Stored data entries

■ ■ ■ ■ ■

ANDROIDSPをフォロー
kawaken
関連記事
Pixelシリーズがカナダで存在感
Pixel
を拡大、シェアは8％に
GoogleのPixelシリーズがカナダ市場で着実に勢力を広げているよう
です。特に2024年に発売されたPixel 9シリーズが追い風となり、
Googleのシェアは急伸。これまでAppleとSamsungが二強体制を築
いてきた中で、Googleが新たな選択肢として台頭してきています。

■ ■ ■ ■ ■

Reproduce every line of the records above without changing a single character.

ANDROIDSPをフォロー
kawaken
関連記事
Pixelシリーズがカナダで存在感
Pixel
を拡大、シェアは8％に
GoogleのPixelシリーズがカナダ市場で着実に勢力を広げているよう
です。特に2024年に発売されたPixel 9シリーズが追い風となり、
Googleのシェアは急伸。これまでAppleとSamsungが二強体制を築
いてきた中で、Googleが新たな選択肢として台頭してきています。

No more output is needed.